The findings come from the new federal High School Longitudinal Study, which has tracked a nationally representative sample of more than 20,000 students who entered 9th grade in more than 900 public and private schools in 2009. The new data, collected in 2021, looks at whether students have enrolled and completed different kinds of higher education—and paid for it—as much as eight years after graduating high school.

For example, of the students who started a bachelor’s degree program right after high school in 2013, only 45 percent earned a degree in four years. Sixty-five percent finished in twice that amount of time, leaving more than a third with course time but no credentials eight years later.

The disparities were particularly stark for Black and Pacific Islander students, who were more likely than other student groups to enroll in a higher education program then find themselves unable to complete it.

More time means more tuition, and the study finds students received relatively little federal support for higher education. The Education Data Initiative estimated the average cost of a four-year college was $36,436 per student per year as of 2023, including tuition, books, supplies, and daily living expenses. In-state, public tuition alone averaged nearly $9,700 per year.

That means dragging out the time needed to complete a bachelor’s degree could drive up the total cost by $38,000—not counting fees, interest, living expenses, or income lost from entering the workforce later. The IES study found a little more than 60 percent of students received a federal student loan, and about the same share earned a Pell Grant, awarded to low-income students. Those who got federal student loans received an average of $17,900 total, and low-income students who received Pell Grants received on average only $10,800.

Some students got a boost from dual enrollment

High schools that allowed their students to begin earning credits for college did give their students a leg up, the data suggest.

Among the students who enrolled in higher education, those who had participated in high school duel enrollment made up nearly a third of those who completed their degree or certification, the data show. Dual enrollment students made up only 17 percent of students who enrolled but never completed a certificate or degree.

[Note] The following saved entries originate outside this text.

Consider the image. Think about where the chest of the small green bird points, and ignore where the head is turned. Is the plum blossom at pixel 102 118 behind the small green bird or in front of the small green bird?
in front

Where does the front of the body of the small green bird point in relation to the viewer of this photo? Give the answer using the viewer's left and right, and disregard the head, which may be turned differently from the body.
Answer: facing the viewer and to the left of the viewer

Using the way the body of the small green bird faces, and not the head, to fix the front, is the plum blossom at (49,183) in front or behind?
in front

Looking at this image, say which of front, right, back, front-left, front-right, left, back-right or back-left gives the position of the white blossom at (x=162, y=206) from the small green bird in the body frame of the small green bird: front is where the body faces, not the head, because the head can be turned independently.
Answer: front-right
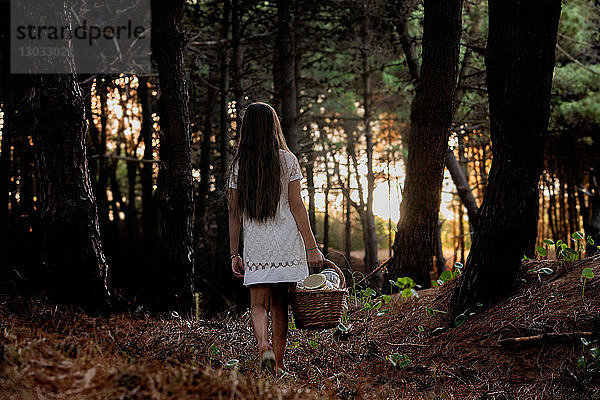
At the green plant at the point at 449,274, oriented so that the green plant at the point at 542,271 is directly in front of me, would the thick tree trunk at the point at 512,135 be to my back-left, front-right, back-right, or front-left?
front-right

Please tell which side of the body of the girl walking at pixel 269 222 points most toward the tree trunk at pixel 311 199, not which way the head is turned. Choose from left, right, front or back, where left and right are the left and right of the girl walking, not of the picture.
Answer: front

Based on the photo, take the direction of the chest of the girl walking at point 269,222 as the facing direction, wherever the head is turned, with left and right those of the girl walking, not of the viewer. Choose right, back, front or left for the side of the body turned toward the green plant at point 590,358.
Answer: right

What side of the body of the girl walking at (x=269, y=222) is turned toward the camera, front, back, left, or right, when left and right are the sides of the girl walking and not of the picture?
back

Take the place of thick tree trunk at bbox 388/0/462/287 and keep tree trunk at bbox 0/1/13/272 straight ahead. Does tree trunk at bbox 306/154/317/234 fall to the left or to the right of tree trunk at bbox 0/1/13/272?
right

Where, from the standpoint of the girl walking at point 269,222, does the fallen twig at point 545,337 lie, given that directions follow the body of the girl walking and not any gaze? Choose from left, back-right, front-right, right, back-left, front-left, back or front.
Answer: right

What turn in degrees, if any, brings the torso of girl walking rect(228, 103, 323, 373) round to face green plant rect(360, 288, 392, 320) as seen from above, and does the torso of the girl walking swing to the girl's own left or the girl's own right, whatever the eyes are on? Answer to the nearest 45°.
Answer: approximately 45° to the girl's own right

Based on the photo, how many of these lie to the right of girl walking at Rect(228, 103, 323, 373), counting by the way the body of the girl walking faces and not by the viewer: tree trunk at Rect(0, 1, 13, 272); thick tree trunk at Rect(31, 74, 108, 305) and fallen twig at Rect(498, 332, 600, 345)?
1

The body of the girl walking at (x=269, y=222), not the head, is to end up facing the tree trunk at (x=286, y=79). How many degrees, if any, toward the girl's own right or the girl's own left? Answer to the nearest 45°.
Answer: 0° — they already face it

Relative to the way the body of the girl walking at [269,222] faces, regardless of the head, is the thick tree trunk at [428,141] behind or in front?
in front

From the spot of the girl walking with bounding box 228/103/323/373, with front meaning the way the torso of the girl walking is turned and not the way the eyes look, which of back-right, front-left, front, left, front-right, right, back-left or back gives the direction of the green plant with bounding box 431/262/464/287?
front-right
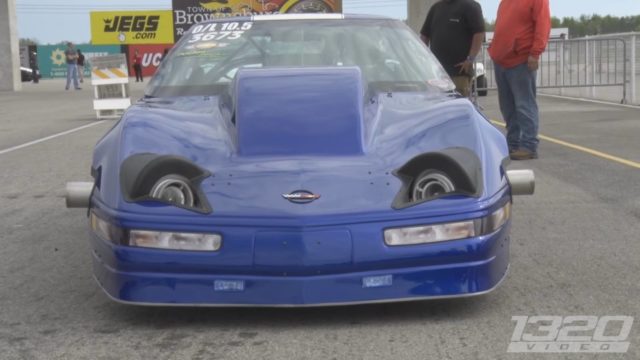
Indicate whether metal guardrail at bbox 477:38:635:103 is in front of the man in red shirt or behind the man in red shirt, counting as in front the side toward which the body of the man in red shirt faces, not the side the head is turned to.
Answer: behind

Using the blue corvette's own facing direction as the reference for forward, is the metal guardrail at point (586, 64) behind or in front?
behind

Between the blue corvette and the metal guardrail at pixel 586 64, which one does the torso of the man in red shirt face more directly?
the blue corvette

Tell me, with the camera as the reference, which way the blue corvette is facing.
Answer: facing the viewer

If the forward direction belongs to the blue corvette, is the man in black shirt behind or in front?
behind
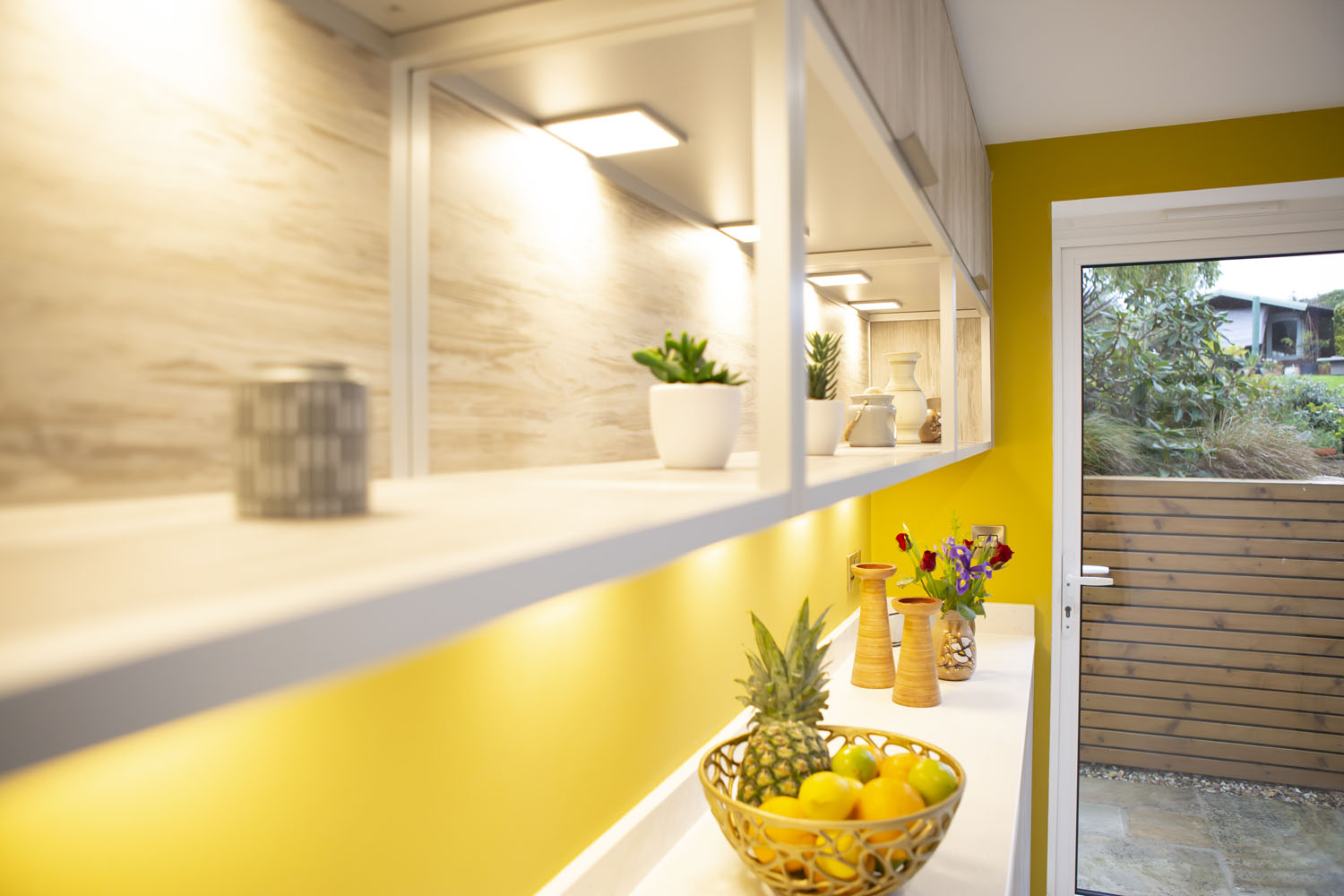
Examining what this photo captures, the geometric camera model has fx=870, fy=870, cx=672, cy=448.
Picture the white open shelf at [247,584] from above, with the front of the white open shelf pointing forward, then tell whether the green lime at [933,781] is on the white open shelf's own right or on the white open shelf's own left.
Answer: on the white open shelf's own left

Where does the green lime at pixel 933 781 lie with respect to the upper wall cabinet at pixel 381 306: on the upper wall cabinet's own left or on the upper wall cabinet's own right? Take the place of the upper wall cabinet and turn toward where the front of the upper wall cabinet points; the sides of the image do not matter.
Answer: on the upper wall cabinet's own left

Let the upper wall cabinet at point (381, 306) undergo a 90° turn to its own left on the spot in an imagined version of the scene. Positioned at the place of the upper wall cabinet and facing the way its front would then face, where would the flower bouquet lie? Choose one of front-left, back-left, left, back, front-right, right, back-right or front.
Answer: front

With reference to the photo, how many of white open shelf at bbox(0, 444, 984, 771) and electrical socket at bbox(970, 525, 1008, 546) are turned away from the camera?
0

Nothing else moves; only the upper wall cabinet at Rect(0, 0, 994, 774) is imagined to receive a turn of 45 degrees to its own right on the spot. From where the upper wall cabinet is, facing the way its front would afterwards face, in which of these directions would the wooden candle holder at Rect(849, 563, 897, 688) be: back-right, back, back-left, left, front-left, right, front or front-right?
back-left

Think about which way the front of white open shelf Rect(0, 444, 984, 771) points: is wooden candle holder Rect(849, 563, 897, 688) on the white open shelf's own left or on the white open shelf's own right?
on the white open shelf's own left

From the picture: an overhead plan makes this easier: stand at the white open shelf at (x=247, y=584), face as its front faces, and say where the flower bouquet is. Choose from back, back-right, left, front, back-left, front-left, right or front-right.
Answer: left

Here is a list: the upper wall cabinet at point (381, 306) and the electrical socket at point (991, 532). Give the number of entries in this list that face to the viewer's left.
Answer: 0

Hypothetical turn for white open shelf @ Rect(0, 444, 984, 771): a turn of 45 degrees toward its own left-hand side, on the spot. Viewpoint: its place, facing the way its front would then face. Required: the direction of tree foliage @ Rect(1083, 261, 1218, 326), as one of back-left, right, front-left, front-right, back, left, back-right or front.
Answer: front-left
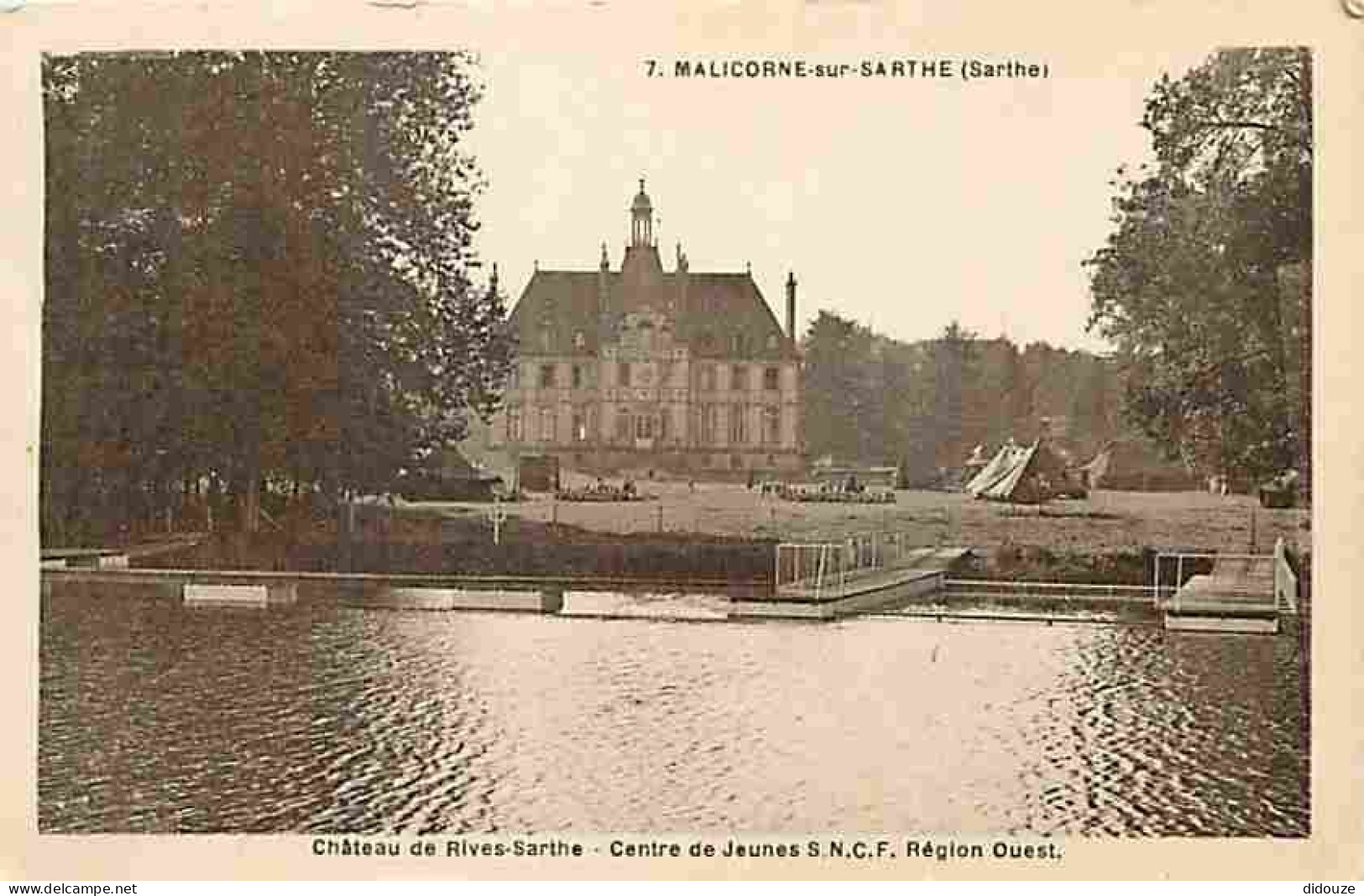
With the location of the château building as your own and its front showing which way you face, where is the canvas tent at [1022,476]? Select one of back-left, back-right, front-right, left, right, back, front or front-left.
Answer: left

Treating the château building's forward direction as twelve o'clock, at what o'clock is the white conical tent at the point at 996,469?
The white conical tent is roughly at 11 o'clock from the château building.

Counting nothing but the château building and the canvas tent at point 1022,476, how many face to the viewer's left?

Students who started taking college courses in high school accounted for more than twice the share of Black and Hispanic students who completed higher education as noncompleters.

The federal data also show girls continuing to outpace boys in higher education credentials, regardless of the kind.

High school links matter for science fields

Among students who entered 9th grade in 2009 and completed some kind of postsecondary degree or credential, those with at least a 3.5 grade point average in high school were at least 10 percentage points more likely to earn a STEM credential than those with lower GPAs.

Math achievement was particularly important; more than a third of students who performed in the highest quintile in math went into a STEM field in higher education, versus 12.5 percent or less of students who didn’t perform as well in math.